┌─ Given data

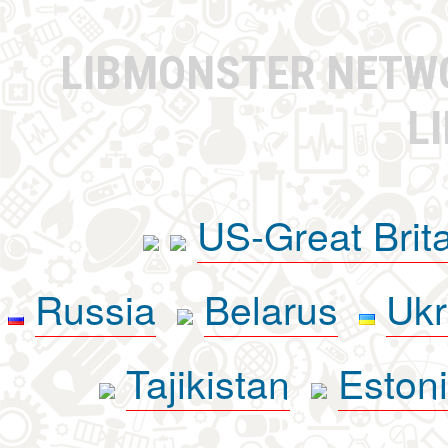
LIBMONSTER NET
L
US-Great Brit
Russia
Belarus
Ukr
Tajikistan
Eston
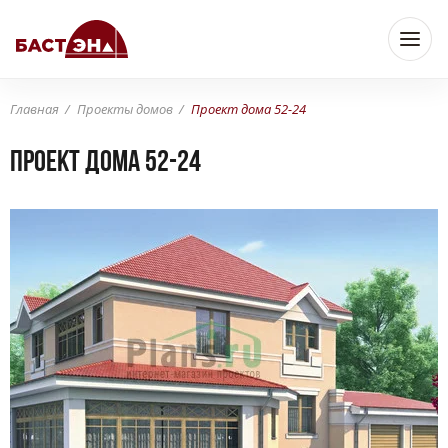
Главная
Проекты домов
Проект дома 52-24
Проект дома 52-24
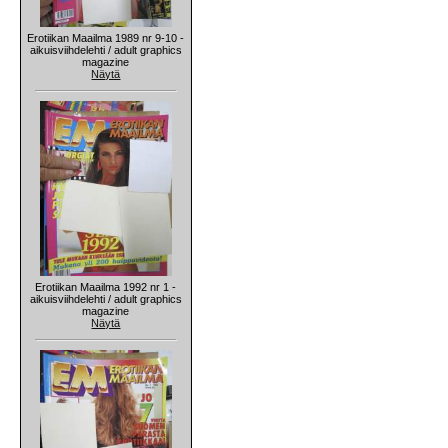
Erotiikan Maailma 1989 nr 9-10 -
aikuisviihdelehti / adult graphics
magazine
Näytä
Erotiikan Maailma 1992 nr 1 -
aikuisviihdelehti / adult graphics
magazine
Näytä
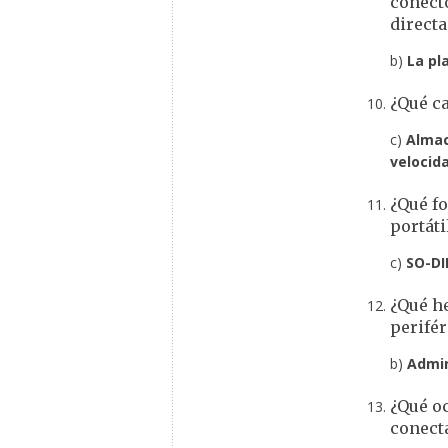
conect
direct
b)
La pl
¿Qué ca
c)
Almac
velocida
¿Qué f
portáti
c)
SO-D
¿Qué h
perifér
b)
Admin
¿Qué o
conect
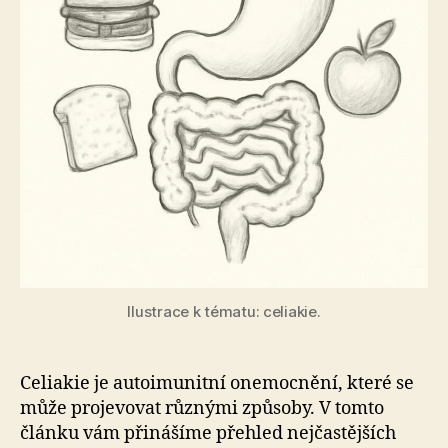
Ilustrace k tématu: celiakie.
Celiakie je autoimunitní onemocnění, které se
může projevovat různými způsoby. V tomto
článku vám přinášíme přehled nejčastějších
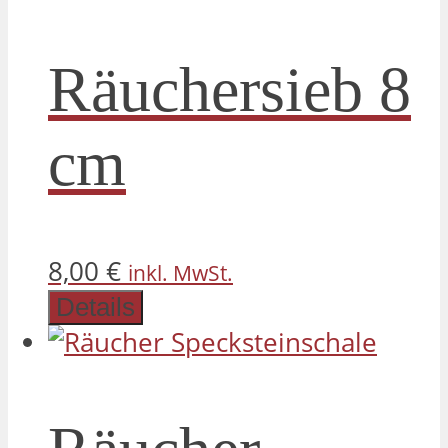
Räuchersieb 8
cm
8,00
€
inkl. MwSt.
Details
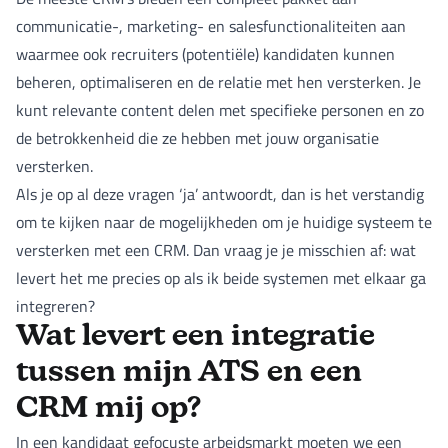
communicatie-, marketing- en salesfunctionaliteiten aan
waarmee ook recruiters (potentiële) kandidaten kunnen
beheren, optimaliseren en de relatie met hen versterken. Je
kunt relevante content delen met specifieke personen en zo
de betrokkenheid die ze hebben met jouw organisatie
versterken.
Als je op al deze vragen ‘ja’ antwoordt, dan is het verstandig
om te kijken naar de mogelijkheden om je huidige systeem te
versterken met een CRM. Dan vraag je je misschien af: wat
levert het me precies op als ik beide systemen met elkaar ga
integreren?
Wat levert een integratie
tussen mijn ATS en een
CRM mij op?
In een kandidaat gefocuste arbeidsmarkt moeten we een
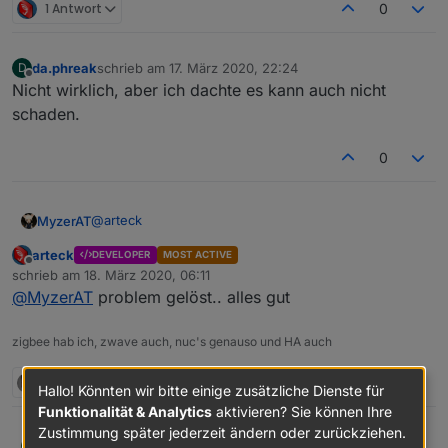
1 Antwort
0
da.phreak
schrieb am
17. März 2020, 22:24
D
zuletzt editiert von
Offline
Nicht wirklich, aber ich dachte es kann auch nicht
schaden.
0
@
arteck
MyzerAT
arteck
DEVELOPER
MOST ACTIVE
hmm wenn ich die Platine an die Synology anstecke,
Offline
schrieb am
18. März 2020, 06:11
leuchtet ein rotes LED auf der Platine, ist das so in
zuletzt editiert von
@
MyzerAT
problem gelöst.. alles gut
Ordnung ?
und ich kann sie auch nicht sehen:
zigbee hab ich, zwave auch, nuc's genauso und HA auch
1 Antwort
1
Hallo! Könnten wir bitte einige zusätzliche Dienste für
hingegen, stecke ich einen zweiten CC2531 an, sehe
Funktionalität & Analytics
aktivieren? Sie können Ihre
ich diesen sofort:
Zustimmung später jederzeit ändern oder zurückziehen.
Rushmed
@da-phreak Wird der Stick wirklich so warm dass
R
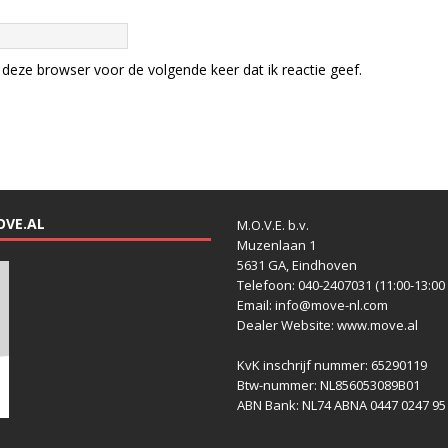
deze browser voor de volgende keer dat ik reactie geef.
OVE.AL
M.O.V.E. b.v.
Muzenlaan 1
5631 GA, Eindhoven
Telefoon: 040-2407031 (11:00-13:00 
Email: info@move-nl.com
Dealer Website: www.move.al
KvK inschrijf nummer: 65290119
Btw-nummer: NL856053089B01
ABN Bank: NL74 ABNA 0447 0247 95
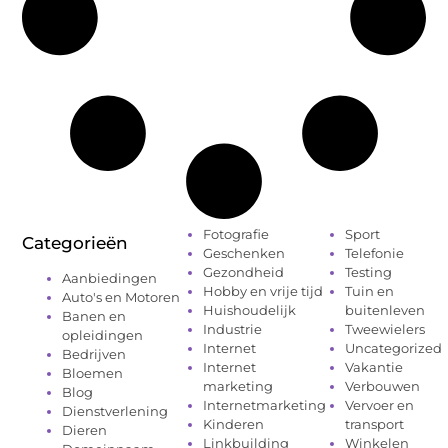
Fotografie
Sport
Categorieën
Geschenken
Telefonie
Gezondheid
Testing
Aanbiedingen
Hobby en vrije tijd
Tuin en
Auto's en Motoren
Huishoudelijk
buitenleven
Banen en
Industrie
Tweewielers
opleidingen
Internet
Uncategorized
Bedrijven
Internet
Vakantie
Bloemen
marketing
Verbouwen
Blog
Internetmarketing
Vervoer en
Dienstverlening
Kinderen
transport
Dieren
Linkbuilding
Winkelen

└─

[What the exercise asks]:
Print the material exactly as given, but not the pictures.

[Completed task]:
LIBMONSTER NET
L
US-Great Brit
Russia
Belarus
Ukr
Tajikistan
Eston
Главная
Проекты домов
Проект дома 52-24
Проект дома 52-24
Erotiikan Maailma 1989 nr 9-10 -
aikuisviihdelehti / adult graphics
magazine
Näytä
Erotiikan Maailma 1992 nr 1 -
aikuisviihdelehti / adult graphics
magazine
Näytä
conect
direct
b)
La pl
¿Qué ca
c)
Almac
velocida
¿Qué f
portáti
c)
SO-D
¿Qué h
perifér
b)
Admin
¿Qué o
conect
Ilustrace k tématu: celiakie.
Celiakie je autoimunitní onemocnění, které se
může projevovat různými způsoby. V tomto
článku vám přinášíme přehled nejčastějších
Räuchersieb 8
cm
8,00
€
inkl. MwSt.
Details
communicatie-, marketing- en salesfunctionaliteiten aan
waarmee ook recruiters (potentiële) kandidaten kunnen
beheren, optimaliseren en de relatie met hen versterken. Je
kunt relevante content delen met specifieke personen en zo
de betrokkenheid die ze hebben met jouw organisatie
versterken.
Als je op al deze vragen ‘ja’ antwoordt, dan is het verstandig
om te kijken naar de mogelijkheden om je huidige systeem te
versterken met een CRM. Dan vraag je je misschien af: wat
levert het me precies op als ik beide systemen met elkaar ga
integreren?
Wat levert een integratie
tussen mijn ATS en een
CRM mij op?
In een kandidaat gefocuste arbeidsmarkt moeten we een
1 Antwort
0
da.phreak
schrieb am
17. März 2020, 22:24
D
zuletzt editiert von
Offline
Nicht wirklich, aber ich dachte es kann auch nicht
schaden.
0
@
arteck
MyzerAT
arteck
DEVELOPER
MOST ACTIVE
hmm wenn ich die Platine an die Synology anstecke,
Offline
schrieb am
18. März 2020, 06:11
leuchtet ein rotes LED auf der Platine, ist das so in
zuletzt editiert von
@
MyzerAT
problem gelöst.. alles gut
Ordnung ?
und ich kann sie auch nicht sehen:
zigbee hab ich, zwave auch, nuc's genauso und HA auch
1 Antwort
1
Hallo! Könnten wir bitte einige zusätzliche Dienste für
hingegen, stecke ich einen zweiten CC2531 an, sehe
Funktionalität & Analytics
aktivieren? Sie können Ihre
ich diesen sofort:
Zustimmung später jederzeit ändern oder zurückziehen.
Rushmed
@da-phreak Wird der Stick wirklich so warm dass
R
deze browser voor de volgende keer dat ik reactie geef.
OVE.AL
M.O.V.E. b.v.
Muzenlaan 1
5631 GA, Eindhoven
Telefoon: 040-2407031 (11:00-13:00 
Email: info@move-nl.com
Dealer Website: www.move.al
KvK inschrijf nummer: 65290119
Btw-nummer: NL856053089B01
ABN Bank: NL74 ABNA 0447 0247 95
Fotografie
Sport
Categorieën
Geschenken
Telefonie
Gezondheid
Testing
Aanbiedingen
Hobby en vrije tijd
Tuin en
Auto's en Motoren
Huishoudelijk
buitenleven
Banen en
Industrie
Tweewielers
opleidingen
Internet
Uncategorized
Bedrijven
Internet
Vakantie
Bloemen
marketing
Verbouwen
Blog
Internetmarketing
Vervoer en
Dienstverlening
Kinderen
transport
Dieren
Linkbuilding
Winkelen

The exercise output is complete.